• _ACTION ITEM_: List all the lines in these records that hold "with".

• _INFORMATION SHOWN_:
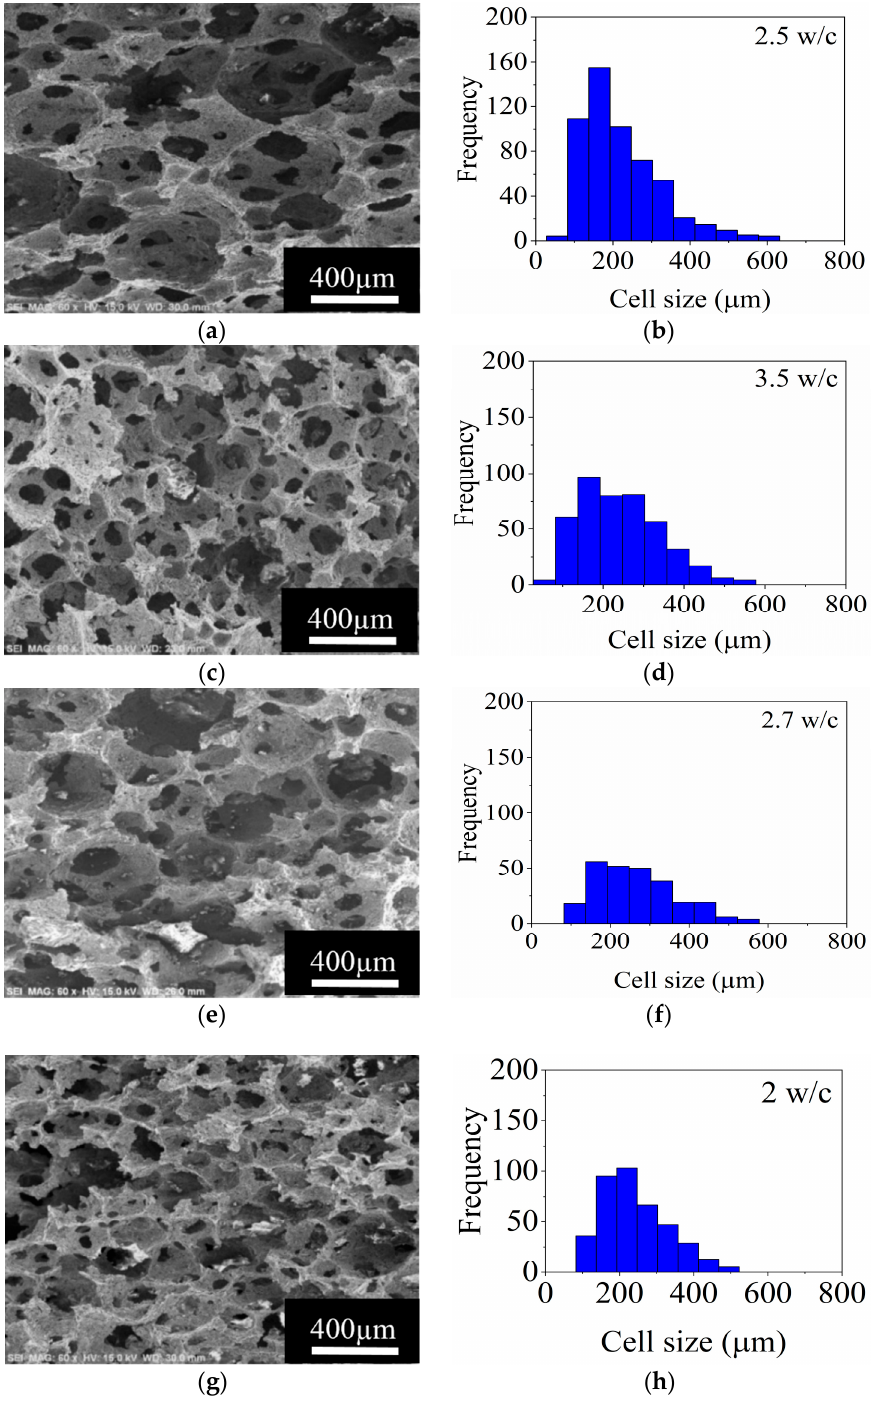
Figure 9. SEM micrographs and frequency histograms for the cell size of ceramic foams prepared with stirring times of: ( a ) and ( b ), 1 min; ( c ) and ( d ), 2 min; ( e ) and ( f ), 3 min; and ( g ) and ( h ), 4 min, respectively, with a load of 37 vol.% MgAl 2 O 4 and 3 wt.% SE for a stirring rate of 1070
--
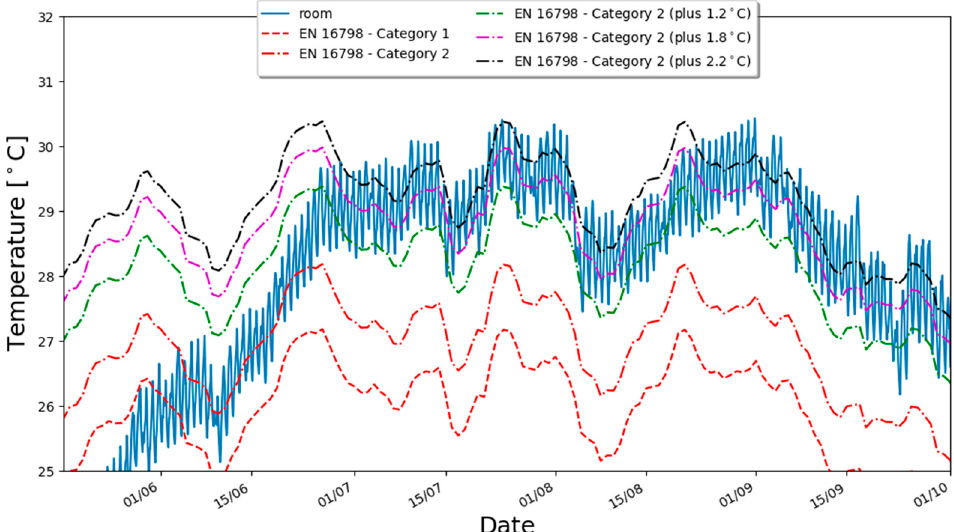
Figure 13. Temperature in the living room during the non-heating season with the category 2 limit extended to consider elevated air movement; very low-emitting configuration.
--
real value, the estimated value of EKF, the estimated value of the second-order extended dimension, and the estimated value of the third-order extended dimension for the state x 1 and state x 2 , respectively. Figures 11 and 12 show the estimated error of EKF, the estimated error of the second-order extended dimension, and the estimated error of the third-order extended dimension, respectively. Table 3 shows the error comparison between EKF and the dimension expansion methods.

• _YOUR RESPONSE_:
Figure 9. SEM micrographs and frequency histograms for the cell size of ceramic foams prepared with stirring times of: ( a ) and ( b ), 1 min; ( c ) and ( d ), 2 min; ( e ) and ( f ), 3 min; and ( g ) and ( h ), 4 min, respectively, with a load of 37 vol.% MgAl 2 O 4 and 3 wt.% SE for a stirring rate of 1070
Figure 13. Temperature in the living room during the non-heating season with the category 2 limit extended to consider elevated air movement; very low-emitting configuration.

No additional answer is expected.